▶ [TEXT EXCERPT]:
>> START

1

I have two tables, T1 and T2, which have some records in common. I am trying to find out which records are shared between the two. Just to clarify, the 'msg' is unique to each record.

T1 has ~1.4 million records. When I run

select count(*) from T1 where msg in (select msg from T2)

I get ~950,000 records. Ok, 950k out of 1.4 million. There should be around 450k records that show up when I run the inverse right? Query below:

select count(*) from T1 where msg not in (select msg from T2)

This query actually returns 0. How is that possible? Furthermore when I run

select count(*) from T1 where id not in (select id from T2)

I get about 1100 records, so there are obviously some records in T1 which aren't in T2.

What am I missing? Any help is greatly appreciated.

>> END

▶ [DATASET EXCERPT]:
>> START

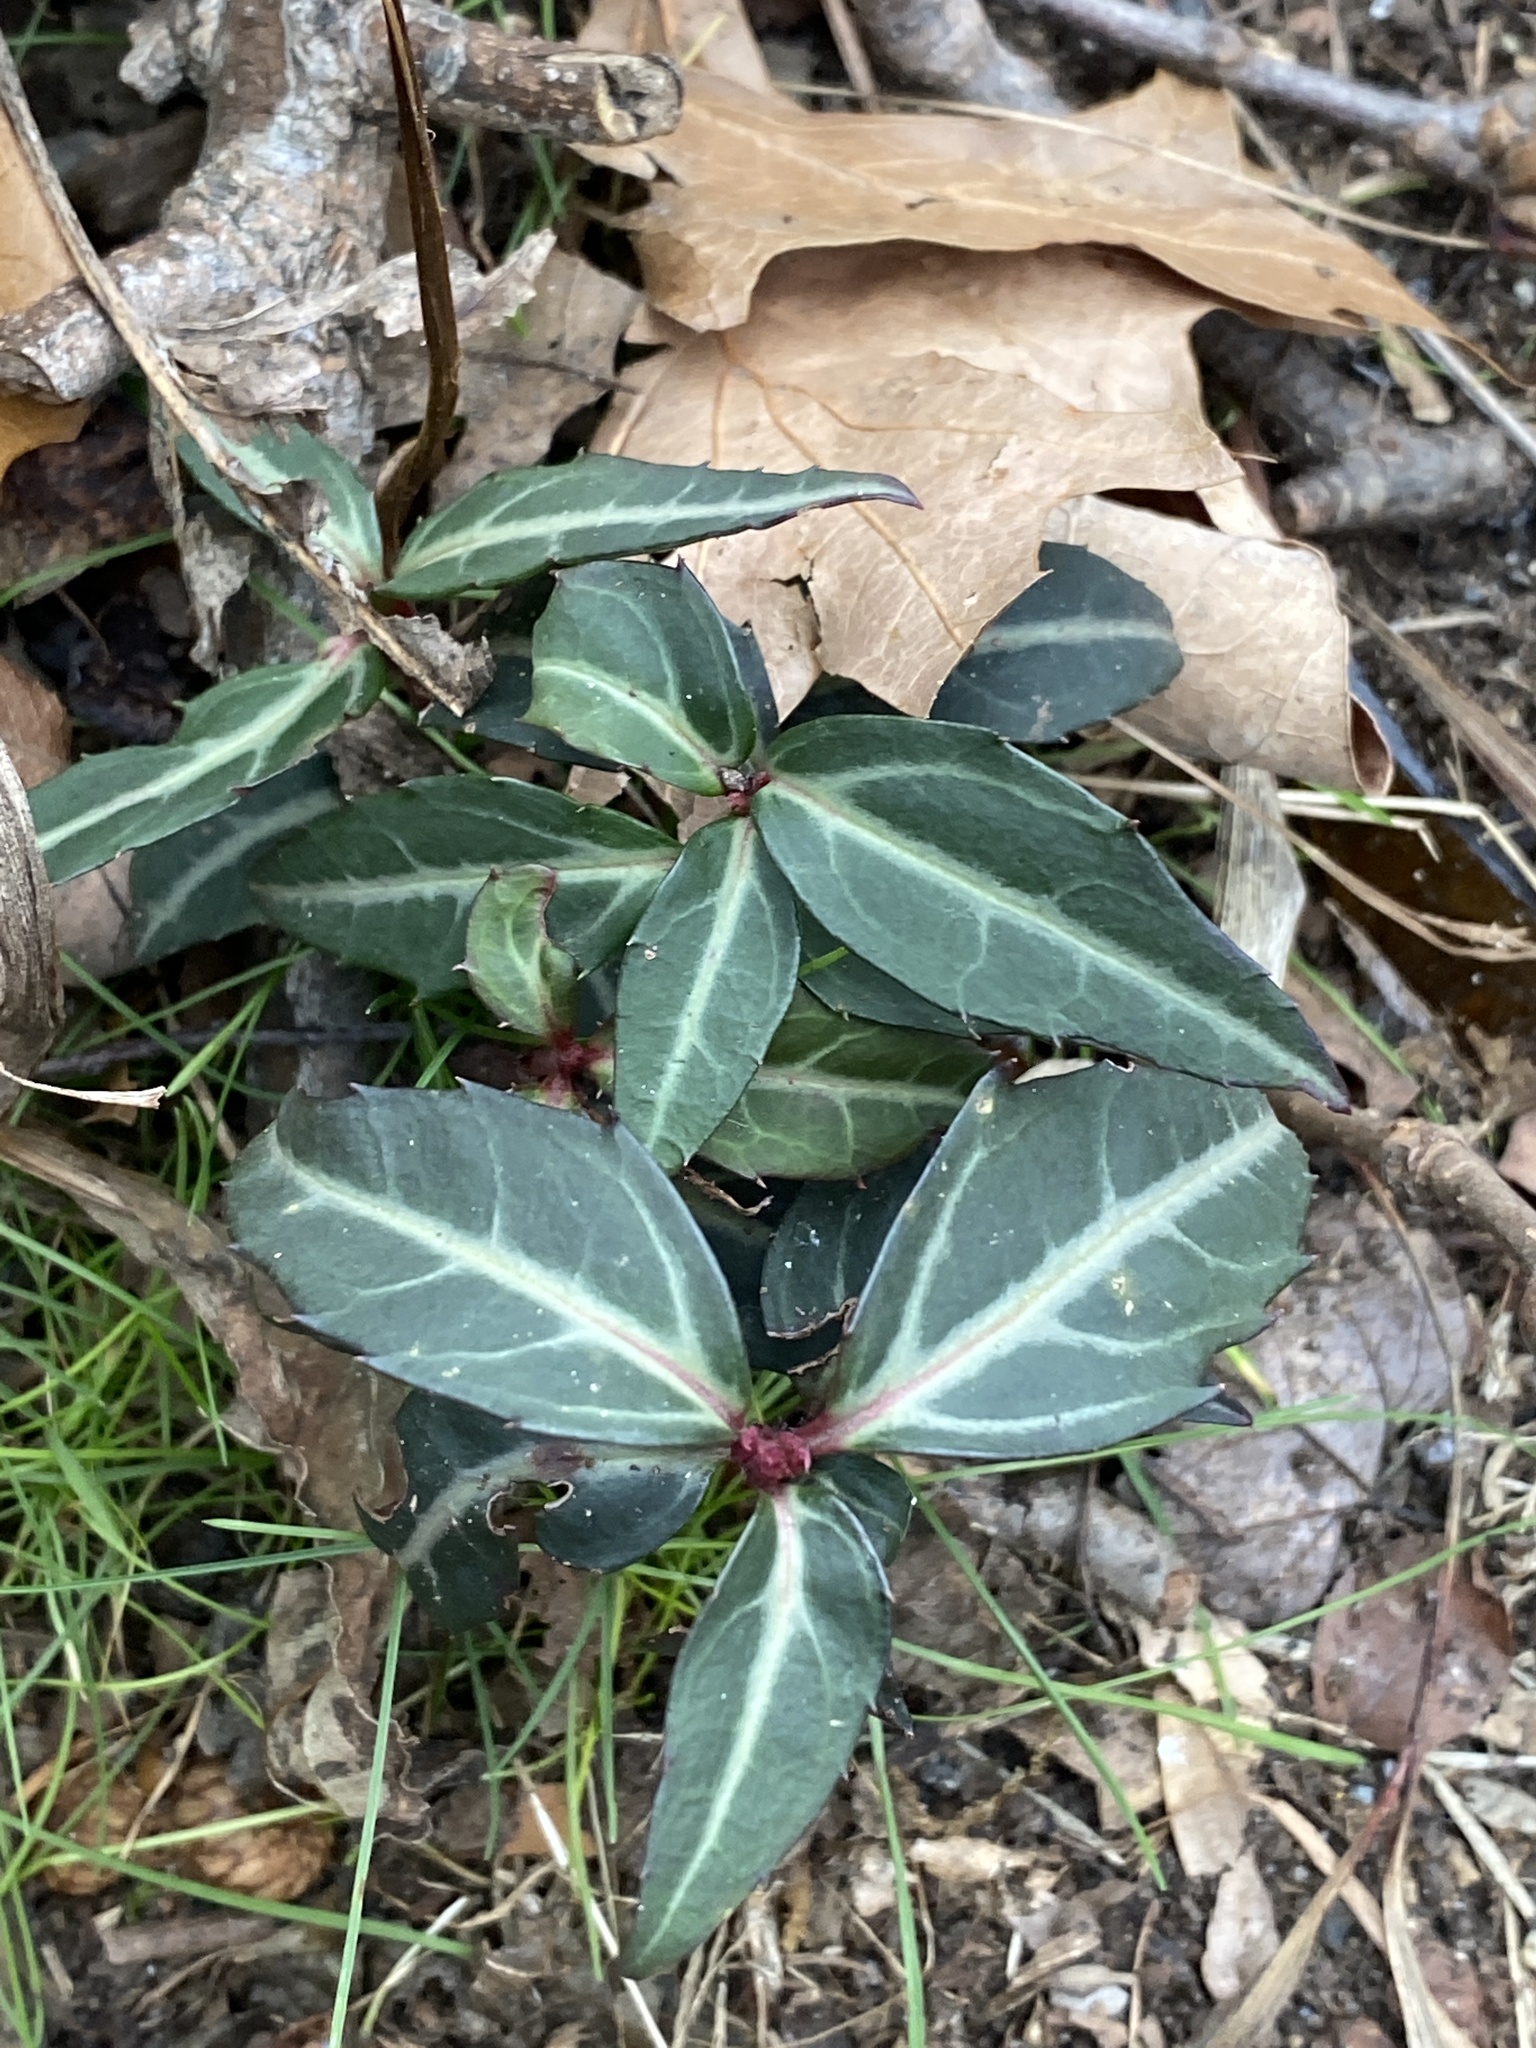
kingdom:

>> END

▶ [PROBLEM SET]:
(a) Duplicate the text about tables T1 and T2 word for word. Begin at the words "This query actually" and stop after "is greatly appreciated.".
(b) In the text about tables T1 and T2, what count does the query using "msg not in" return?
(c) Resume the text about tables T1 and T2 from where it stops.

▶ [RESULTS OF THE TASKS]:
(a)
This query actually returns 0. How is that possible? Furthermore when I run

select count(*) from T1 where id not in (select id from T2)

I get about 1100 records, so there are obviously some records in T1 which aren't in T2.

What am I missing? Any help is greatly appreciated.

(b) It returns 0.

(c)
Nguyễn Văn Phong
  • 13,506
  • 17
  • 39
  • 56
morgan
  • 73
  • 1
  • 7
  • Firstly, fully qualify all your column references with the table name since both tables share a column name - you want to be 100% sure that SQL Server is using the correct column. Secondly is `msg` ever null? – Dale K Mar 26 '20 at 03:49
  • What is the type of `msg` column in both tables? Is it nullable? – Vladimir Baranov Mar 26 '20 at 03:49

2 Answers2

2

You're facing NULL values inside NOT IN clause problem.

You should do something like this

SET ANSI_NULLS ON;

SET ANSI_NULLS

Specifies ISO compliant behavior of the Equals (=) and Not Equal To (<>) comparison operators when they are used with null values in SQL Server 2019 (15.x).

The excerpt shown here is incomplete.